▶ [DATA FOR THIS EXERCISE]
══════════════════════════════

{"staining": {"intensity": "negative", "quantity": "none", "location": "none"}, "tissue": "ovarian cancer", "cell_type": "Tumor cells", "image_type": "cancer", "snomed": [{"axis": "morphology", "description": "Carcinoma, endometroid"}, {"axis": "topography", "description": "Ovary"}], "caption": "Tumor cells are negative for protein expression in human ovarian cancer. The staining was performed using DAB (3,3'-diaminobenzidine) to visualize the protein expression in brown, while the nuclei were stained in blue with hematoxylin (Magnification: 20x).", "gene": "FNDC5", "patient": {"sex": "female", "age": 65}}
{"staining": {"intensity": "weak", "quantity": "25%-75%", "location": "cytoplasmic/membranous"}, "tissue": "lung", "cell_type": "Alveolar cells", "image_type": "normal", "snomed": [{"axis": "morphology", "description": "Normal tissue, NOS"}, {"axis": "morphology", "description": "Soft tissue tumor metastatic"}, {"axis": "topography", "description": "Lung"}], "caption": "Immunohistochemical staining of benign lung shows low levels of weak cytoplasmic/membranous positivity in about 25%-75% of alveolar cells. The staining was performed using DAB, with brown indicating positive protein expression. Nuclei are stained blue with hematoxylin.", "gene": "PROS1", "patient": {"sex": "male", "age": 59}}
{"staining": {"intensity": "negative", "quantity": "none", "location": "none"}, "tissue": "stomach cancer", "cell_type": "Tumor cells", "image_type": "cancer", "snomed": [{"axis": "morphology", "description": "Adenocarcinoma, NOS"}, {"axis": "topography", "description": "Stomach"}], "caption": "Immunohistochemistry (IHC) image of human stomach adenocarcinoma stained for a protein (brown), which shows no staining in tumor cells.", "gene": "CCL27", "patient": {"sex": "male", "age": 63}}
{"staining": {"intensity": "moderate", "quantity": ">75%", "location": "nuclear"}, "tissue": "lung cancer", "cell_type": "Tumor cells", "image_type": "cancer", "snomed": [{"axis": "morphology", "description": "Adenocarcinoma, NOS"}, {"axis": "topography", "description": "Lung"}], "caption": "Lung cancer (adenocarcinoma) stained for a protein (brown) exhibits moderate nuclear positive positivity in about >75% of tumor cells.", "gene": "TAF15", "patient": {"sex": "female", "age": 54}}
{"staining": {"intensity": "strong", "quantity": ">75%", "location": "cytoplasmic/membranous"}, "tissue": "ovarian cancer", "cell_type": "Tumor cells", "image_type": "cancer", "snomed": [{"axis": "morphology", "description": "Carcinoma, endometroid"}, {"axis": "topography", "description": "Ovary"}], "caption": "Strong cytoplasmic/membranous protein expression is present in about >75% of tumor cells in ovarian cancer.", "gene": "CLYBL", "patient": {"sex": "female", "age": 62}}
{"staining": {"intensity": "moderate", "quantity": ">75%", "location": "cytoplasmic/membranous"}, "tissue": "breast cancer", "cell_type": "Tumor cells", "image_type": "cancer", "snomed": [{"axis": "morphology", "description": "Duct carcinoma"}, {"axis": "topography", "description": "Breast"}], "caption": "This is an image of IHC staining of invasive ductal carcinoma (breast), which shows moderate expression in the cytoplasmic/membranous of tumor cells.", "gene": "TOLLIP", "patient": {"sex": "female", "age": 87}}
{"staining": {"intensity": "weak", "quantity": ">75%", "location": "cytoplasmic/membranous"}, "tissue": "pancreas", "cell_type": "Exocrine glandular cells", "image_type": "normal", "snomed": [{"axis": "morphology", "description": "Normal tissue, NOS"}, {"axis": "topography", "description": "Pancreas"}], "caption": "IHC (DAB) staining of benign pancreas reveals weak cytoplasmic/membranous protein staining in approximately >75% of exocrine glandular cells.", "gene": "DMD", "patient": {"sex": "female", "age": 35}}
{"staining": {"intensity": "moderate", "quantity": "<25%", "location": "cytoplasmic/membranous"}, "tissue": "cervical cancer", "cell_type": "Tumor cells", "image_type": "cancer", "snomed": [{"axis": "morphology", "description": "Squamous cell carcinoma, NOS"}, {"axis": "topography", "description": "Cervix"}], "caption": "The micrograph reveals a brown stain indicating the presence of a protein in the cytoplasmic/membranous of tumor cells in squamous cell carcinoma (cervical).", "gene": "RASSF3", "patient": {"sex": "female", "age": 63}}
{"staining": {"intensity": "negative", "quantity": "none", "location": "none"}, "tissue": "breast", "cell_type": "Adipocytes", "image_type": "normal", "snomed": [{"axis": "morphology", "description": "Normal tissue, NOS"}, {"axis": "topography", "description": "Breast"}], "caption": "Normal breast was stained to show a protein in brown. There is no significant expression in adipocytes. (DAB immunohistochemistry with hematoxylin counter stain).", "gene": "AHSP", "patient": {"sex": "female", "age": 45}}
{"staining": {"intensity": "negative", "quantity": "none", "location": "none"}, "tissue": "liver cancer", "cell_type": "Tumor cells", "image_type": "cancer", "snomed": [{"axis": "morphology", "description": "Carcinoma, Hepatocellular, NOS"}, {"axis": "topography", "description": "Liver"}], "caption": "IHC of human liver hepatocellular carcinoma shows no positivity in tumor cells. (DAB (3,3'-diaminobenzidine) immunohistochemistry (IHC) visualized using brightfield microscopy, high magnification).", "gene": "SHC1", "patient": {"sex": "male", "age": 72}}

══════════════════════════════

▶ [THE TASK] Determine how many lines of the entries above carry the string "Lung", and give that number alone.

▶ [RESULT OF THE TASK] 2